***** RECORDS PROVIDED *****
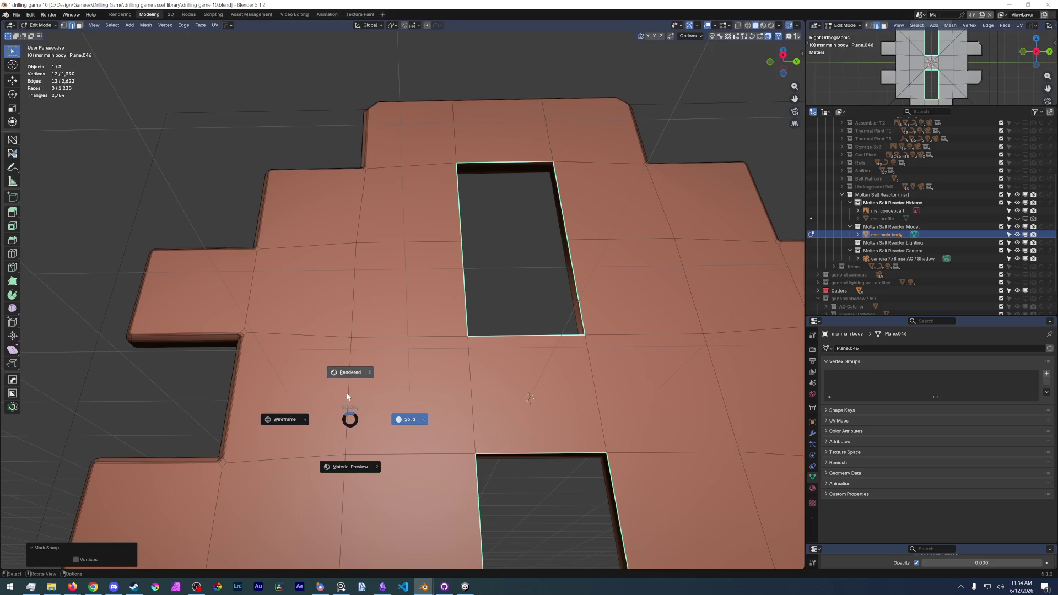
pyautogui.click(347, 394)
pyautogui.press('z')
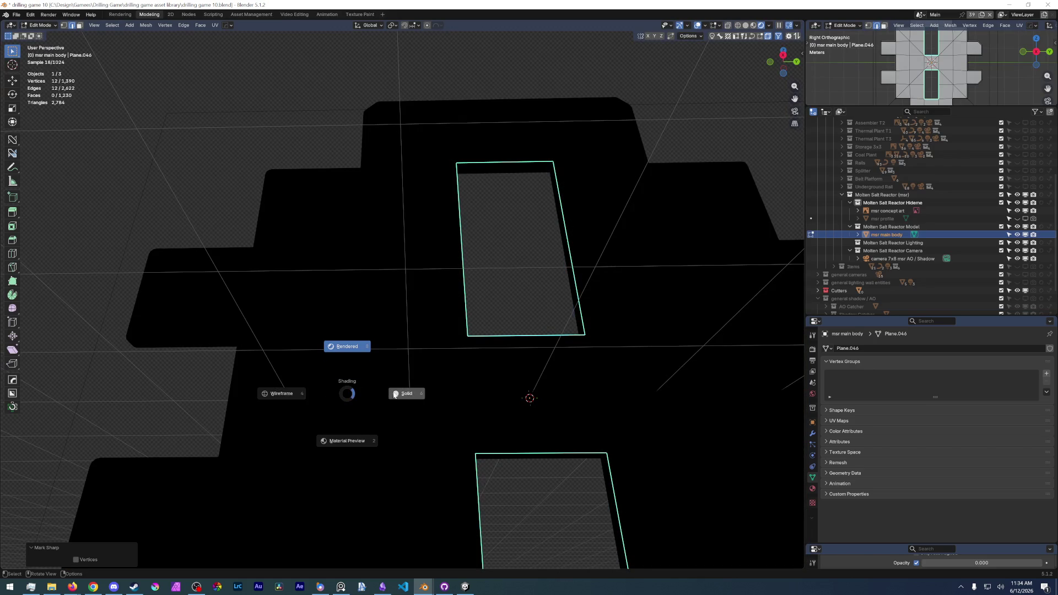
pyautogui.click(407, 393)
pyautogui.press('ctrl+Tab')
pyautogui.click(228, 432)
*****
▶ _WHAT NEEDS TO BE DONE_:
Without the pictures, set down every entry exactly.

▶ _ANSWER TO THIS PROBLEM_:
pyautogui.click(347, 394)
pyautogui.press('z')
pyautogui.click(407, 393)
pyautogui.press('ctrl+Tab')
pyautogui.click(228, 432)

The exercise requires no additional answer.